Ähnliches dürfte sich auch schon am 16. Dezember ereignet haben, da wurden 16 derartige „Dogfights“ gezählt. Brisant: Immer wieder finden die türkischen „Raids“ laut Informationen aus Athen ausgerechnet dort statt, wo sich griechische Generäle, Minister oder der Premierminister aufhalten oder unterwegs sind.

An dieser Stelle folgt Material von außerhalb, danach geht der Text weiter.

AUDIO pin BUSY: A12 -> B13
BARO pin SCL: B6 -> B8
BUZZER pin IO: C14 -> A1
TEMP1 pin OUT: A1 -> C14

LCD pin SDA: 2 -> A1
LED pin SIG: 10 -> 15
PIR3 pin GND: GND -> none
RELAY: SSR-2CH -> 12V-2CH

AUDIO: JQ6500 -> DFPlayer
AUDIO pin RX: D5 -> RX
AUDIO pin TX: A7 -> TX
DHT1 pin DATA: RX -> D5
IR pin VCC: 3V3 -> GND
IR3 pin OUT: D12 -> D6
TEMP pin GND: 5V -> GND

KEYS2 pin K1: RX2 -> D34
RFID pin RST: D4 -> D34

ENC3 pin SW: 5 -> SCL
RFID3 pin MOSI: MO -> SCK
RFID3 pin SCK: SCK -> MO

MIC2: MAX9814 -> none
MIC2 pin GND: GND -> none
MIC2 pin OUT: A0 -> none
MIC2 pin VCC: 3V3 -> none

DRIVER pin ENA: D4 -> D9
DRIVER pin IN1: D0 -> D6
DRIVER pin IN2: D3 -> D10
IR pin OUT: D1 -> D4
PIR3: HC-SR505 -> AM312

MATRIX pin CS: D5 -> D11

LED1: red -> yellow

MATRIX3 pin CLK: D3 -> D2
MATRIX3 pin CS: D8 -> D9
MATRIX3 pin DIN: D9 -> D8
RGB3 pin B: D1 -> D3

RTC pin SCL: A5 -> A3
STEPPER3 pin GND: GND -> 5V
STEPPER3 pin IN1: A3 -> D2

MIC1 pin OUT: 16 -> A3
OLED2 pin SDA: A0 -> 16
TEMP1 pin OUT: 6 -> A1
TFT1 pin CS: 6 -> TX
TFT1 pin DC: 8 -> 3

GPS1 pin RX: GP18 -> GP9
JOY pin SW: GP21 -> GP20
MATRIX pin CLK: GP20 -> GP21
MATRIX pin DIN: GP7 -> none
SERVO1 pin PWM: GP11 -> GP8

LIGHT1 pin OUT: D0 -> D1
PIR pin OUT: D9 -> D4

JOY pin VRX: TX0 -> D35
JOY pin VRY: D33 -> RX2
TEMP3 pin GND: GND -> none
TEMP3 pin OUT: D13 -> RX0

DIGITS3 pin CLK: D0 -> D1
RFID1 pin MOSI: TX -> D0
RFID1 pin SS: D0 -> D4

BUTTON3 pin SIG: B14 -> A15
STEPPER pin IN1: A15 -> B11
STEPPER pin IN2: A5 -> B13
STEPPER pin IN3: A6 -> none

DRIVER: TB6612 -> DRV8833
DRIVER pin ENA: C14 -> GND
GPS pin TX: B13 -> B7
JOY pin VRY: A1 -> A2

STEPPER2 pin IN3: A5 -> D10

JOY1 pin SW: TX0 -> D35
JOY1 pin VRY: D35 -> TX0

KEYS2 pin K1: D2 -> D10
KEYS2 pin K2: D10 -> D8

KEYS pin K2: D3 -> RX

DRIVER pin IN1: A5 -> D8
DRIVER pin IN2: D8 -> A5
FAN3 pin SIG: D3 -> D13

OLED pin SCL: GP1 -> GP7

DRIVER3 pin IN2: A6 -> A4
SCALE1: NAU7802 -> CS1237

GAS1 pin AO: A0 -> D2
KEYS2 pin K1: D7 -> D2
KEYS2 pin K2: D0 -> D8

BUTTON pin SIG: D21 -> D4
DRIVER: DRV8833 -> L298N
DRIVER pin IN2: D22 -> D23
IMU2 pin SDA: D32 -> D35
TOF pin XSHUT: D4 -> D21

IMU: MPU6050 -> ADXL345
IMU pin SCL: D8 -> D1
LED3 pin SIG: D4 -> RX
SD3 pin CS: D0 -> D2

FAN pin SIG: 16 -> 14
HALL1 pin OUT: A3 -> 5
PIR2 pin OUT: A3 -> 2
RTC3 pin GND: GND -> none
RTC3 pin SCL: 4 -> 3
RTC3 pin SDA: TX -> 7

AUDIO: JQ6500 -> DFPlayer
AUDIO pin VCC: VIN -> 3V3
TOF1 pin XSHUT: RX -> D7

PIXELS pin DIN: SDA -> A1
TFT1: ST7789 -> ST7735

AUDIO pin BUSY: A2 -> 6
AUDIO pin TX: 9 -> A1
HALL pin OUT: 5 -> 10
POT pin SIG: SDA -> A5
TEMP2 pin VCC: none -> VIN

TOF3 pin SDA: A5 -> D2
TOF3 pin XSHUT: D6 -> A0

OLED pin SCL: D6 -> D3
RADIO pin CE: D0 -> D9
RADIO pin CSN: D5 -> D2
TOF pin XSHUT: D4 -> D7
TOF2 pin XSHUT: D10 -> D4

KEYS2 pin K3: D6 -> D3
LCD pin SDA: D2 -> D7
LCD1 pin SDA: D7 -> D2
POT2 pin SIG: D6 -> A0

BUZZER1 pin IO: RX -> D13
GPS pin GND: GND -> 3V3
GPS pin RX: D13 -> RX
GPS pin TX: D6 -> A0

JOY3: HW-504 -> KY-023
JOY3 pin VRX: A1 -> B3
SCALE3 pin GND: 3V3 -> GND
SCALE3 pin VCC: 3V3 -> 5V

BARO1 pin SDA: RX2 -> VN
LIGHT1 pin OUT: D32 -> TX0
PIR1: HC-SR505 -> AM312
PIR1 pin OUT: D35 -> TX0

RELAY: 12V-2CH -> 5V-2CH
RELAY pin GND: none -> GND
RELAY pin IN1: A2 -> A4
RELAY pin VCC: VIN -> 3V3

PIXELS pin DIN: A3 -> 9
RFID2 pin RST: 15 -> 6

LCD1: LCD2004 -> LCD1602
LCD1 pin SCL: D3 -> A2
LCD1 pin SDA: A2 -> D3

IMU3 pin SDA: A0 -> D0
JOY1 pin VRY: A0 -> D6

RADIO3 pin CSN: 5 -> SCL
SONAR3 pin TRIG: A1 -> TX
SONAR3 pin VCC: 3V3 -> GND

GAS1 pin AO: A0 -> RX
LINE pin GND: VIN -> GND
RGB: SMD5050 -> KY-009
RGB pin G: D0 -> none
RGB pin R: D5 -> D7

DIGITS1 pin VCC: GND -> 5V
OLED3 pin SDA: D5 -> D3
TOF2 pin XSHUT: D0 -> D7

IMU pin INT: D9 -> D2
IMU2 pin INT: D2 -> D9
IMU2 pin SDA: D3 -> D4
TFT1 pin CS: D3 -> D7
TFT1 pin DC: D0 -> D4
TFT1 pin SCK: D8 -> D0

Dem griechischen Generalstab zufolge verzeichnete man 2019 um 200 Prozent mehr Luftraumverletzungen und um 600 Prozent (!) mehr Vorfälle auf See mit der Türkei, gemessen am Durchschnitt der Jahre seit 2010.
Spricht man darüber mit türkischen Piloten (etwa beim RIAT oder in Dubai), geben sie an, dass Athen seine Hoheitsgewässer auf zwölf Seemeilen vor der Küste erklären will, was man in Ankara aber ablehene, weil damit der Anteil des internationalen Gewässers in der Ägäis auf 19 Prozent und der des türkischen Gewässers auf 10 Prozent zurückgehen würde. Somit wäre die Ägäis ein griechisches Meer mit einem Anteil von 70 Prozent, was für die Türkei ebenso unannehmbar wäre als dass Seegrenzen weniger als drei Kilometer entfernt vom türkischen Festland verliefen. Wenn man einwirft, dass im Dodekanes und der Ostägäis die geographischen Bedingungen nicht mehr Spielraum zulassen, wird Anspruch und Verärgerung darüber geäußert, weil die Anerkennung des gesamten anatolischen Kontinentalsockels seitens der Staatengemeinschaft ausgeschlossen und nicht mal diskutiert würde. Wie die Tageszeitung Kathimerini diese Woche berichtet, habe der türkische Minister für EU-Angelegenheiten Omer Celik im vergangenen Monat Agathonisi als „türkische Insel“ bezeichnet. Ankara betrachtet auch weitere kleine Inselgebiete – beispielsweise Imia/Kardak – als „rechtliche Grauzonen“ und 2018 sprach ein Minister Erdogan’s im türkischen Parlament nicht von griechischen sondern von „17 besetzten Inseln in der Ägäis, die eigentlich der Türkei gehörten.“
Eigentlich ist ein gutes Stichwort, denn eigentlich regelte der Vertrag von Lausanne nach dem griechisch-türkischen Krieg von 1919 bis 1922 unter anderem Grenzverläufe zwischen beiden Staaten und die Umsiedelung muslimischer und christlicher Minderheiten. Außerdem wurde der Schutz der verbliebenen Christen in der Türkei und der Muslime in Griechenland vereinbart. Nachdem Erdogan 2017 in der Presse eine Revision dieses Vertrages gefordert hatte, empfing ihn sein griechischer Kollege Alexis Tsypras mit den Worten: „Das Abkommen von 1923 ist das feste Fundament unserer Freundschaft. Es definiert das Territorium und die Souveränität Griechenlands. Dieser Vertrag ist für uns nicht verhandelbar.“
Wie sensitiv die Region auf Luftraumbewegungen reagiert, hat im März auch die minutenlange Verfolgung eines dänischen Aufklärungsflugzeuges im Auftrag von FRONTEX durch türkische F-16 gezeigt, wie einer Anfragebeantwortung im deutschen Bundestag von Anfang April zu entnehmen ist. Die gespannte Lage erklärt auch, warum Griechenland trotz hoher Staatsschulden und Milliarden-Unterstützungen der EU weiter U-Boote kauft, seine Mirage-2000 modernisiert, 85 F-16 auf Block-70 aufrüstet und nun laut Medienberichten sogar über den Ankauf von F-35 nachdenkt. Der bislang mitbauenden Türkei dürfte der Jet wegen des Ankaufs russischer S400-Luftabwehrsysteme ja vorenthalten bleiben.